Jimmy Beaulieu invité au festival de BD d'Angoulême, sous le signe de la Finlande

Angoulême va vivre à partir de jeudi au rythme des dessins et des bulles, et notre ami bédéiste Jimmy Beaulieu y sera invité officiellement, et ce jusqu’à dimanche où le lauréat du 33e Festival international de la bande dessinée, récompensé pour l’ensemble de son oeuvre, remplacera Georges Wolinski, sacré en 2005 et devenu selon la tradition le président du festival.
Si tout a commencé par des balbutiements en 1972, le festival a pris son véritable essor en décernant des trophées, les fameux Alph’Art. Deux ans plus tard, l’instauration d’un prix hors norme pour l’oeuvre d’un auteur renommé voyait André Franquin couronné. Depuis, le menu de la capitale européenne de la BD s’est étoffé.
Ainsi, bien que se perpétuent les rencontres internationales, très prisées avec cette année les Américains Mike Mignola, Den Katchor et le Français Enki Bilal, lauréat en 1987, de grandes expositions draineront le public attendu -plus de 200.000- à l’espace Wolinski où chacune de ses oeuvres sera commentée.
Il en sera de même pour l’exploration ludique de l’oeuvre de Jules Verne qui influença des générations d’auteurs.
L’espace Zapping BD reçoit les jeunes créateurs qui font expertiser leurs planches par des professionnels et sont informés sur les facettes du métier (lettrage, maquette, scénario). Par ailleurs, les jeunes sont privilégiés. Doués, vingt sélectionnés participent au concours «jeunes talents».
La nouveauté cette année est que l’un des trois pré-lauréats doit obligatoirement être ressortissant de l’un des pays de l’Union européenne autre que la France. Les heureux élus reçoivent une bourse de 1.500 euros, et le premier d’entre eux enfin se verra attribuer le prix Jeune Talent. De plus, six pages de ses travaux seront publiées dans le magazine «Bang!».
Innovation encore, les Finlandais, très mal connus en France -seules quelques bandes dessinées ont été traduites- seront en nombre. Ainsi, l’exposition de 45 planches, la présence d’une quinzaine d’auteurs dont Matti Hagelberg, Katja Tukiainen (qui exposent aussi à l’Institut finlandais à Paris), ainsi que les prometteurs Ville Ranta et Marko Turunen, permettront de mieux connaître cette production nordique.

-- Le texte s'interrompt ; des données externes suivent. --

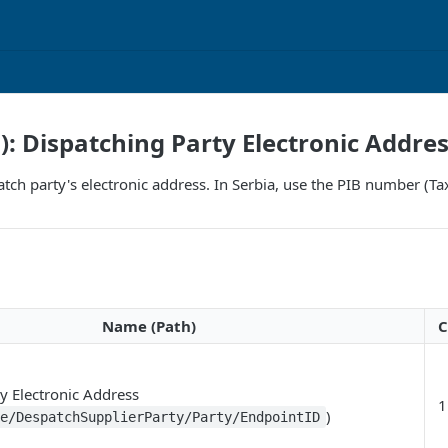
F): Dispatching Party Electronic Addre
patch party's electronic address. In Serbia, use the PIB number (Ta
Name (Path)
C
y Electronic Address
1
)
ce/DespatchSupplierParty/Party/EndpointID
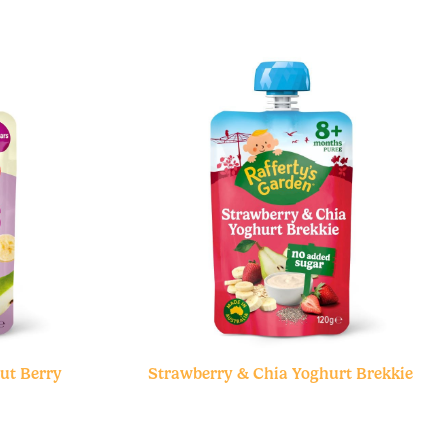
ut Berry
Strawberry & Chia Yoghurt Brekkie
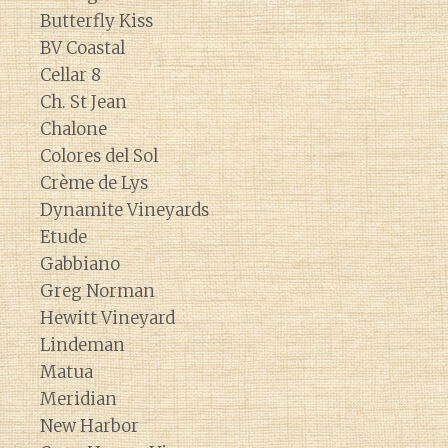
Butterfly Kiss
BV Coastal
Cellar 8
Ch. St Jean
Chalone
Colores del Sol
Crème de Lys
Dynamite Vineyards
Etude
Gabbiano
Greg Norman
Hewitt Vineyard
Lindeman
Matua
Meridian
New Harbor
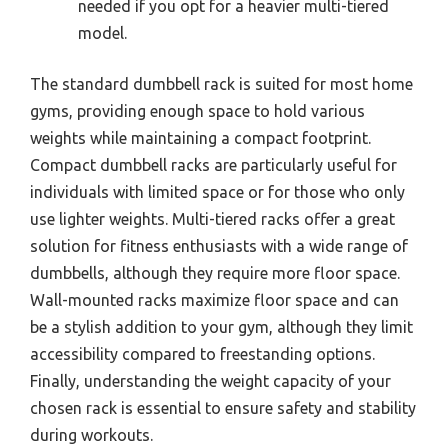
needed if you opt for a heavier multi-tiered
model.
The standard dumbbell rack is suited for most home
gyms, providing enough space to hold various
weights while maintaining a compact footprint.
Compact dumbbell racks are particularly useful for
individuals with limited space or for those who only
use lighter weights. Multi-tiered racks offer a great
solution for fitness enthusiasts with a wide range of
dumbbells, although they require more floor space.
Wall-mounted racks maximize floor space and can
be a stylish addition to your gym, although they limit
accessibility compared to freestanding options.
Finally, understanding the weight capacity of your
chosen rack is essential to ensure safety and stability
during workouts.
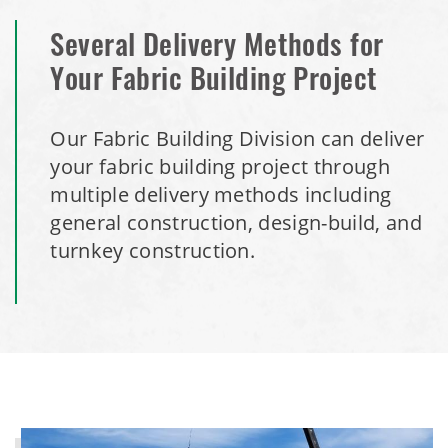
Several Delivery Methods for
Your Fabric Building Project
Our Fabric Building Division can deliver
your fabric building project through
multiple delivery methods including
general construction, design-build, and
turnkey construction.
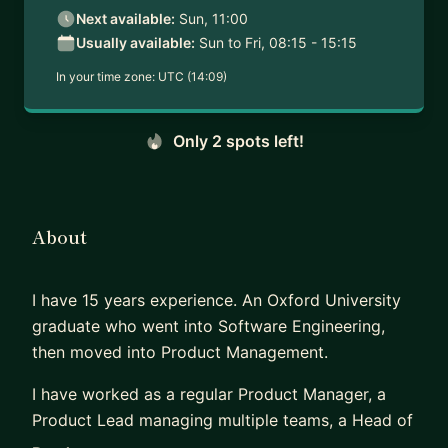
Next available:
Sun, 11:00
Usually available:
Sun to Fri, 08:15 - 15:15
In your time zone:
UTC (14:09)
Only 2 spots left!
About
I have 15 years experience. An Oxford University
graduate who went into Software Engineering,
then moved into Product Management.
I have worked as a regular Product Manager, a
Product Lead managing multiple teams, a Head of
Product defining culture and processes, CTO and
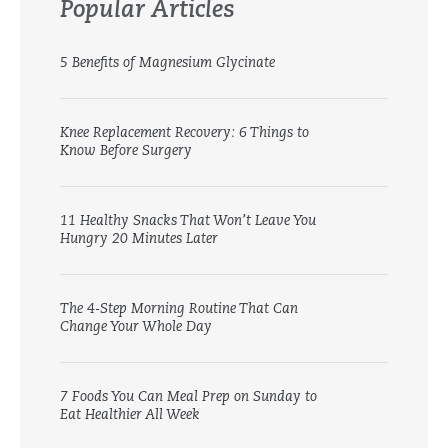
Popular Articles
5 Benefits of Magnesium Glycinate
Knee Replacement Recovery: 6 Things to
Know Before Surgery
11 Healthy Snacks That Won’t Leave You
Hungry 20 Minutes Later
The 4-Step Morning Routine That Can
Change Your Whole Day
7 Foods You Can Meal Prep on Sunday to
Eat Healthier All Week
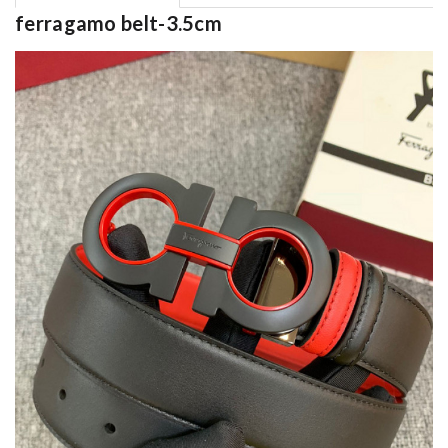
ferragamo belt-3.5cm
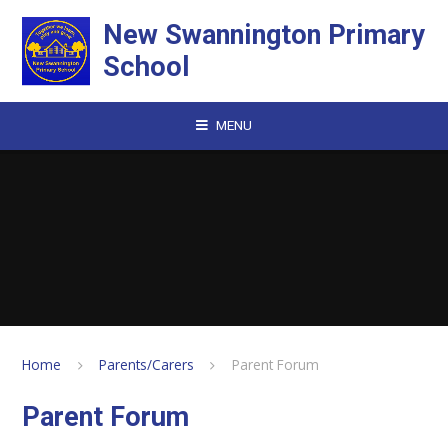
Skip to content ↓
New Swannington Primary
School
MENU
Home
Parents/Carers
Parent Forum
Parent Forum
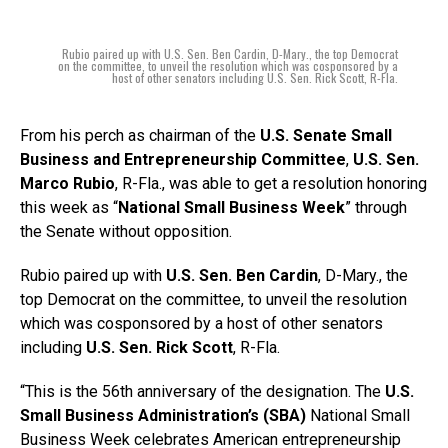
Rubio paired up with U.S. Sen. Ben Cardin, D-Mary., the top Democrat
on the committee, to unveil the resolution which was cosponsored by a
host of other senators including U.S. Sen. Rick Scott, R-Fla.
From his perch as chairman of the
U.S. Senate Small
Business and Entrepreneurship Committee
,
U.S. Sen.
Marco Rubio
, R-Fla., was able to get a resolution honoring
this week as “
National Small Business Week
” through
the Senate without opposition.
Rubio paired up with
U.S. Sen. Ben Cardin
, D-Mary., the
top Democrat on the committee, to unveil the resolution
which was cosponsored by a host of other senators
including
U.S. Sen. Rick Scott
, R-Fla.
“This is the 56th anniversary of the designation. The
U.S.
Small Business Administration’s (SBA)
National Small
Business Week celebrates American entrepreneurship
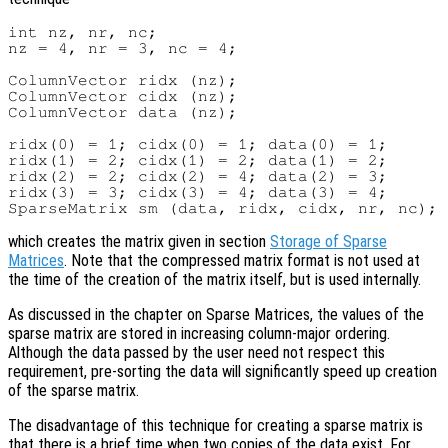
int nz, nr, nc;

nz = 4, nr = 3, nc = 4;

ColumnVector ridx (nz);

ColumnVector cidx (nz);

ColumnVector data (nz);

ridx(0) = 1; cidx(0) = 1; data(0) = 1;

ridx(1) = 2; cidx(1) = 2; data(1) = 2;

ridx(2) = 2; cidx(2) = 4; data(2) = 3;

ridx(3) = 3; cidx(3) = 4; data(3) = 4;

which creates the matrix given in section
Storage of Sparse
Matrices
. Note that the compressed matrix format is not used at
the time of the creation of the matrix itself, but is used internally.
As discussed in the chapter on Sparse Matrices, the values of the
sparse matrix are stored in increasing column-major ordering.
Although the data passed by the user need not respect this
requirement, pre-sorting the data will significantly speed up creation
of the sparse matrix.
The disadvantage of this technique for creating a sparse matrix is
that there is a brief time when two copies of the data exist. For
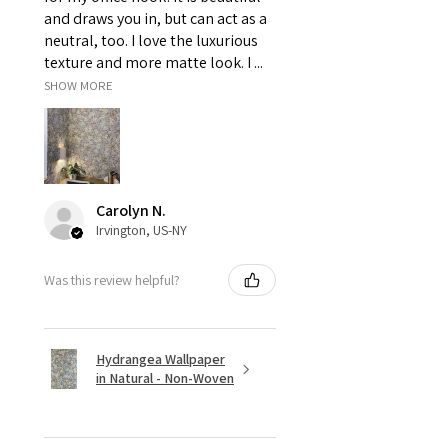
and draws you in, but can act as a
neutral, too. I love the luxurious
texture and more matte look. I ...
SHOW MORE
Carolyn N.
Irvington, US-NY
Was this review helpful?
Hydrangea Wallpaper
in Natural - Non-Woven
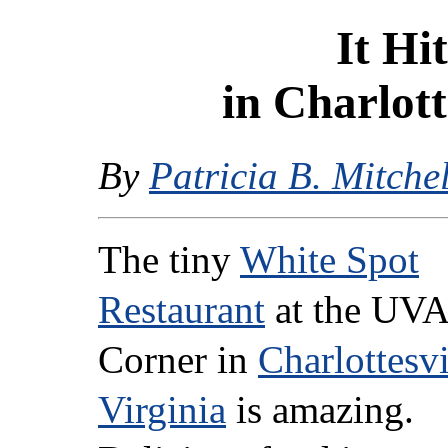
It Hi
in Charlott
By
Patricia B. Mitchel
The tiny
White Spot
Restaurant
at the UVA
Corner in
Charlottesvi
Virginia
is amazing.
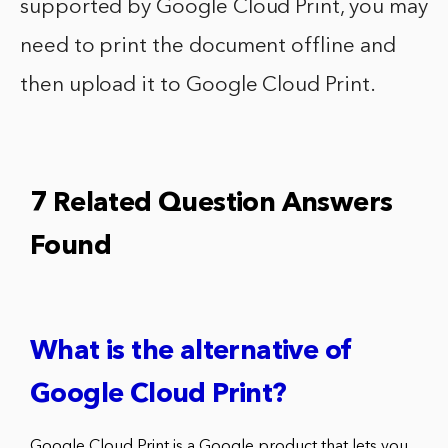
supported by Google Cloud Print, you may
need to print the document offline and
then upload it to Google Cloud Print.
7 Related Question Answers
Found
What is the alternative of
Google Cloud Print?
Google Cloud Print is a Google product that lets you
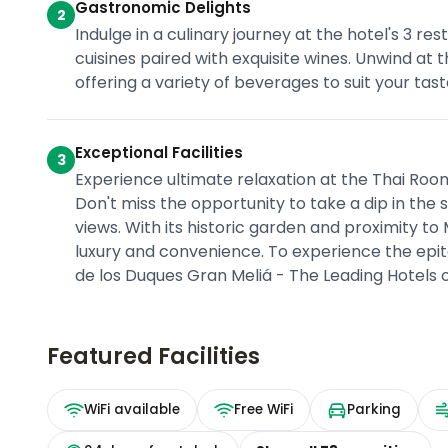
Gastronomic Delights
2
Indulge in a culinary journey at the hotel's 3 
cuisines paired with exquisite wines. Unwind at 
offering a variety of beverages to suit your tast
Exceptional Facilities
3
Experience ultimate relaxation at the Thai Roo
Don't miss the opportunity to take a dip in the
views. With its historic garden and proximity to 
luxury and convenience. To experience the epito
de los Duques Gran Meliá - The Leading Hotels 
Featured Facilities
WiFi available
Free WiFi
Parking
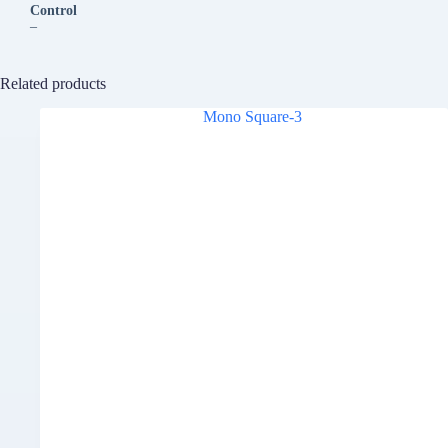
Control
–
Related products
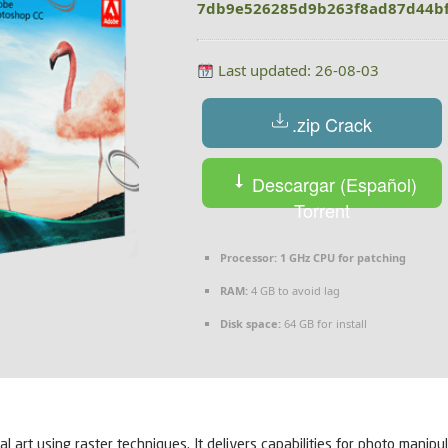
7db9e526285d9b263f8ad87d44b
Last updated: 26-08-03
.zip Crack
Descargar (Español)
Torrent
Processor:
1 GHz CPU for patching
RAM:
4 GB to avoid lag
Disk space:
64 GB for install
art using raster techniques. It delivers capabilities for photo manipul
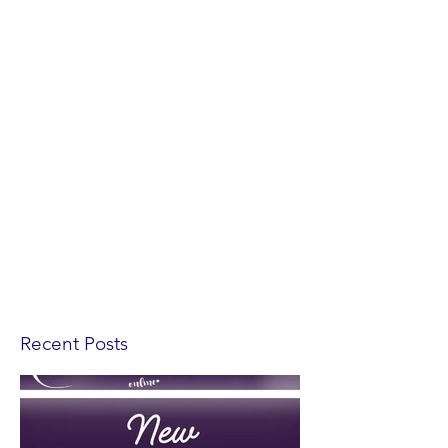
Recent Posts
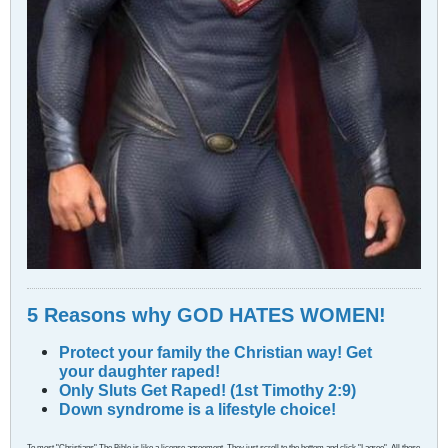
5 Reasons why GOD HATES WOMEN!
Protect your family the Christian way! Get
your daughter raped!
Only Sluts Get Raped! (1st Timothy 2:9)
Down syndrome is a lifestyle choice!
To most "Christians" The Bible is like a license agreement. They just scroll to the bottom and click "I agree". All those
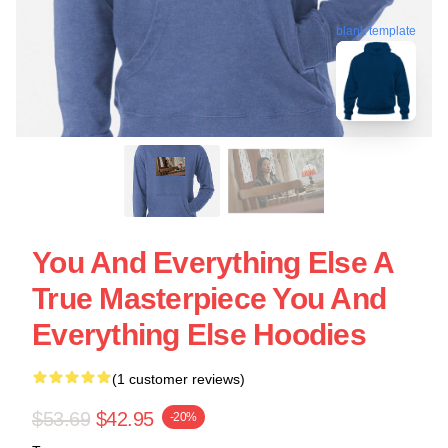
blank template
You And Everything Else A
True Masterpiece You And
Everything Else Hoodies
(1 customer reviews)
$53.69
$42.95
-20%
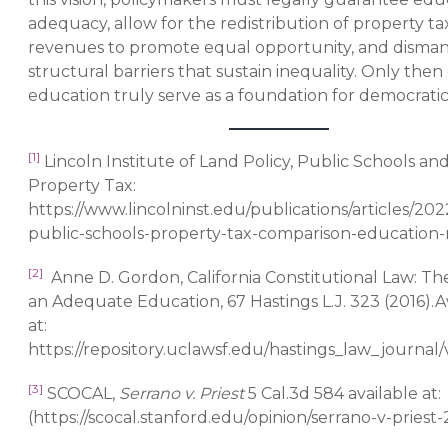
adequacy, allow for the redistribution of property ta
revenues to promote equal opportunity, and disman
structural barriers that sustain inequality. Only then
education truly serve as a foundation for democratic
[1]
Lincoln Institute of Land Policy, Public Schools an
Property Tax:
https://www.lincolninst.edu/publications/articles/20
public-schools-property-tax-comparison-education
[2]
Anne D. Gordon, California Constitutional Law: Th
an Adequate Education, 67 Hastings L.J. 323 (2016).A
at:
https://repository.uclawsf.edu/hastings_law_journal/v
[3]
SCOCAL,
Serrano v. Priest
5 Cal.3d 584 available at:
(https://scocal.stanford.edu/opinion/serrano-v-priest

Présent également depuis 2005, le concert de dessins qui consiste à mettre en musique et au pied levé les dessins d’auteurs qui créent en direct. Dans le même temps, un abondant espace mangas, sans cesse en progression, promet animations et rencontres. Sans oublier l’Afrique, terre d’éclosion des récits, qui revient, pour la deuxième fois avec planches, débats et réflexion.
Par ailleurs, Yves Poinot, le patron du festival, ne se fait aucun souci. Il déclare même que «le festival est un lieu de passage incontournable pour les auteurs, leur côte au même titre que le tirage croissant de leurs albums en est un révélateur». A partir de jeudi, dix prix seront décernés. Pour le meilleur album, le dessin, le scénario, le premier album, le prix de la série, du patrimoine de la BD, celui du meilleur album pour le public, ceux de la jeunesse (7-8 ans et 9-12 ans) et enfin celui de la BD alternative et fanzine.
Et comme chaque année, le prix Goscinny a déjà été décerné à l’Italien Gipi pour son album «Notes pour une histoire de guerre», publié en janvier 2005 par Actes Sud junior. Il récompense le meilleur scénariste de l’année.
Avec plus de 2.200 titres sur un an, le déferlement des mangas et de collections nouvelles faisant progresser le nombre de titres de 25%, le 9e art visiblement se porte bien.